以下のデータのテキストを、すべての行にわたって一字一句そのまま書き写してください。画像は解答に含めないでください。

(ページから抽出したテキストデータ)
###
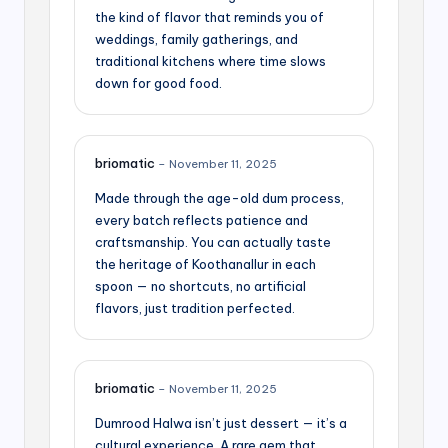
the kind of flavor that reminds you of
weddings, family gatherings, and
traditional kitchens where time slows
down for good food.
briomatic
–
November 11, 2025
Made through the age-old dum process,
every batch reflects patience and
craftsmanship. You can actually taste
the heritage of Koothanallur in each
spoon — no shortcuts, no artificial
flavors, just tradition perfected.
briomatic
–
November 11, 2025
Dumrood Halwa isn’t just dessert — it’s a
cultural experience. A rare gem that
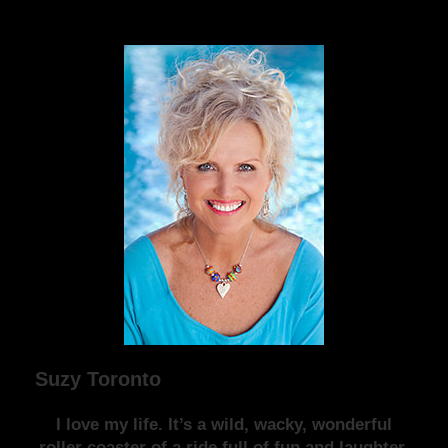
Suzy Toronto
I love my life. It’s a wild, wacky, wonderful
roller coaster of a ride full of fun and laughter.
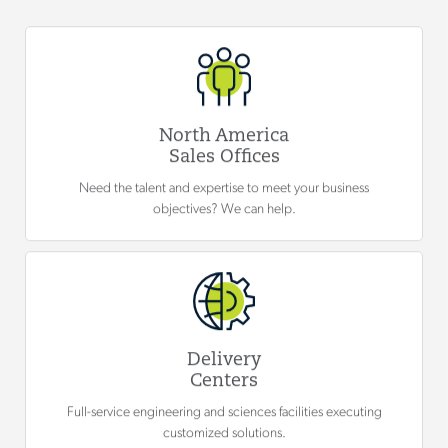
North America
Sales Offices
Need the talent and expertise to meet your business
objectives? We can help.
Delivery
Centers
Full-service engineering and sciences facilities executing
customized solutions.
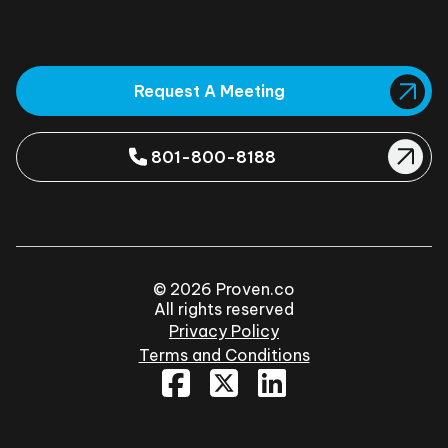
Request A Meeting
801-800-8188
© 2026 Proven.co
All rights reserved
Privacy Policy
Terms and Conditions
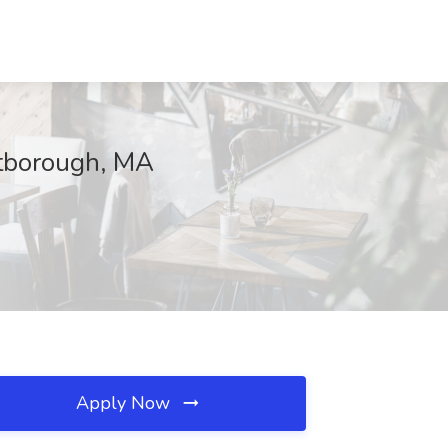
stborough, MA
Apply Now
###
[問題の解答]
the kind of flavor that reminds you of
weddings, family gatherings, and
traditional kitchens where time slows
down for good food.
briomatic
–
November 11, 2025
Made through the age-old dum process,
every batch reflects patience and
craftsmanship. You can actually taste
the heritage of Koothanallur in each
spoon — no shortcuts, no artificial
flavors, just tradition perfected.
briomatic
–
November 11, 2025
Dumrood Halwa isn’t just dessert — it’s a
cultural experience. A rare gem that
Suzy Toronto
I love my life. It’s a wild, wacky, wonderful
roller coaster of a ride full of fun and laughter.
North America
Sales Offices
Need the talent and expertise to meet your business
objectives? We can help.
Delivery
Centers
Full-service engineering and sciences facilities executing
customized solutions.
Request A Meeting
801-800-8188
© 2026 Proven.co
All rights reserved
Privacy Policy
Terms and Conditions
stborough, MA
Apply Now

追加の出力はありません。